## Records provided
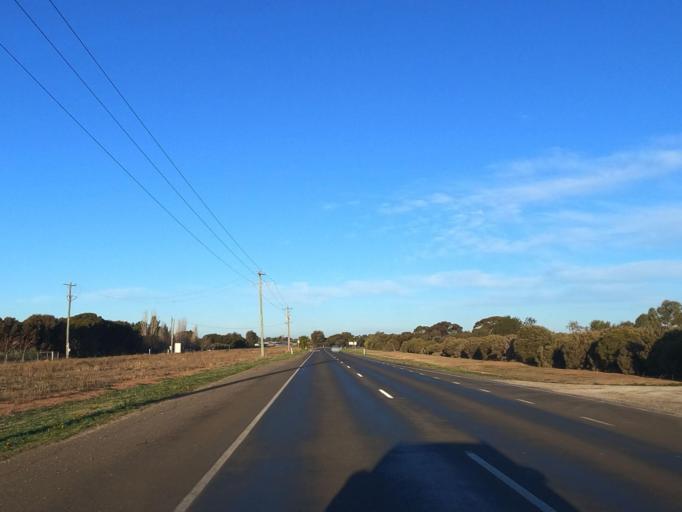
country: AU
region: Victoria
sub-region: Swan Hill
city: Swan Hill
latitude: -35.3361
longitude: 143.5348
--
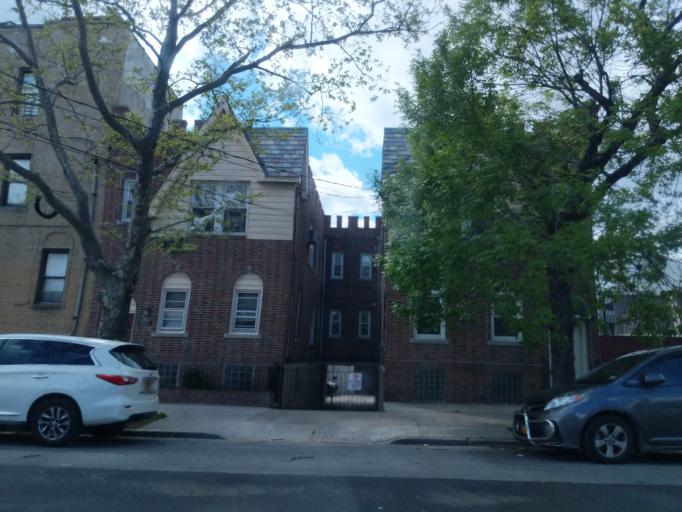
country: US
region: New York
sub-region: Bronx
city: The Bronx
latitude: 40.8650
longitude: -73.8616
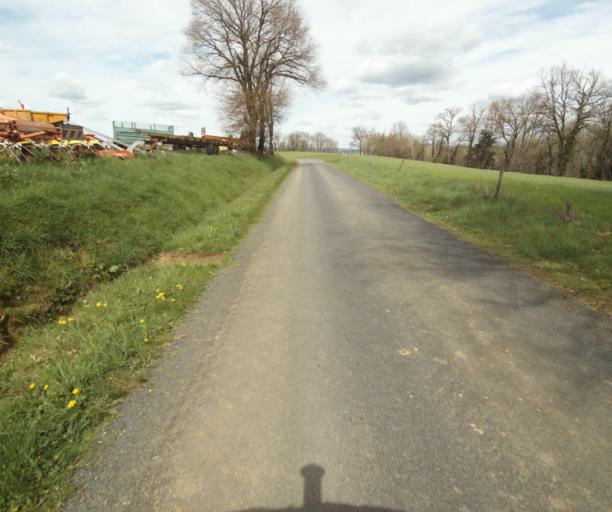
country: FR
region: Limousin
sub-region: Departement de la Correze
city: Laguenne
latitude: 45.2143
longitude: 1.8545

## Written task
Switch every "latitude" to "lat" in the lines running from the one containing "city: The Bronx" through the one containing "longitude: 1.8545", inclusive, and leave the rest unchanged. Reproduce only those lines, without the pictures.

## Task response
city: The Bronx
lat: 40.8650
longitude: -73.8616
country: FR
region: Limousin
sub-region: Departement de la Correze
city: Laguenne
lat: 45.2143
longitude: 1.8545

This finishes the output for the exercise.